Keberadaan negara bangsa, pada akhirnya menciptakan relasi kekuasaan yang menindas. Negara-negara besar seperti AS atau UE, juga Rusia, bisa menekan dan memaksakan kehendaknya pada negara-negara bangsa yang lebih lemah. “Inilah salah satu poin kerugian eksistensi negara bangsa,” ucapnya.

Ketiga, konsep nation-state seringkali jadi alasan banyak pemerintah untuk menahan tindakan kemanusiaan bahkan dengan alasan ukhuwah Islam, karena kepentingan negeri/bangsa mereka ditempatkan di atas kepentingan kemanusiaan.

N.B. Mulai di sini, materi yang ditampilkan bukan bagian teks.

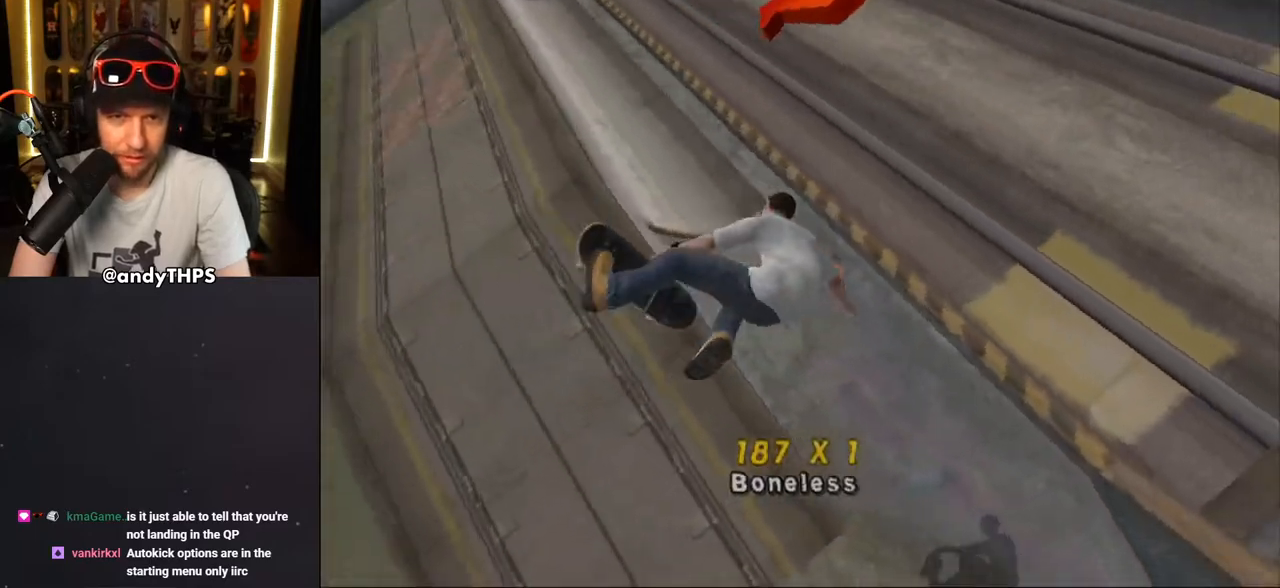
{"buttons": ["CROSS", "TRIANGLE"], "left_stick": "center", "right_stick": "center", "events": [[450, "TRIANGLE", "down"]]}
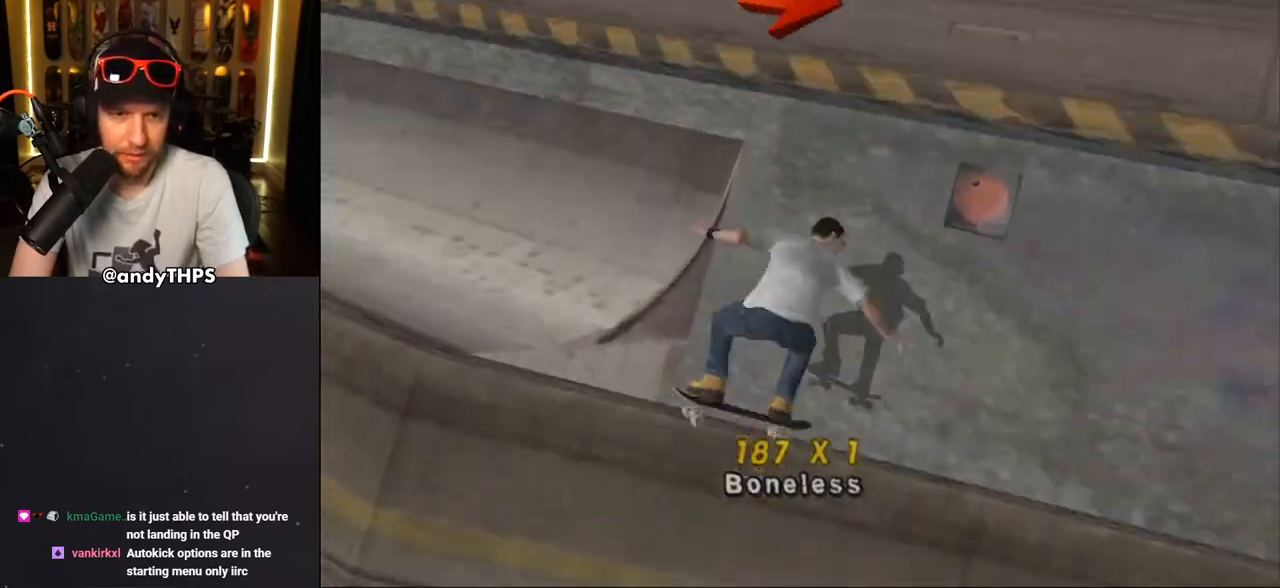
{"buttons": ["CROSS", "DPAD_DOWN", "DPAD_RIGHT"], "left_stick": "center", "right_stick": "center", "events": [[217, "DPAD_RIGHT", "down"], [217, "TRIANGLE", "up"], [233, "DPAD_DOWN", "down"]]}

Iwan mempertanyakan, apa yang bisa dilakukan oleh para penguasa negara-negara bangsa yang penduduknya mayoritas Muslim terhadap genoside Muslim Rohingya oleh Junta Militer Myanmar.

Bukankah tragedi penolakan manusia perahu pengungsi Muslim Rohingya oleh sejumlah penguasa Muslim, termasuk oleh Indonesia disebabkan konsep negara bangsa.

Ia juga mempertanyakan, apa yang dilakukan para pemimpin Arab untuk mengatasi agresi militer Israel terhadap tanah Palestina. Bahkan sekarang satu demi satu para pemimpin Arab berdamai dan mengakui eksistensi Israel. Hal serupa juga terjadi dalam operasi genosida yang dilakukan pemerintah Cina terhadap Muslim Uighur. Dalam usulan pembahasan di PBB tentang pelanggaran HAM terhadap Muslim Uighur, Indonesia justru ikut menolak bersama Pakistan, Qatar, dan Uni Emirat Arab.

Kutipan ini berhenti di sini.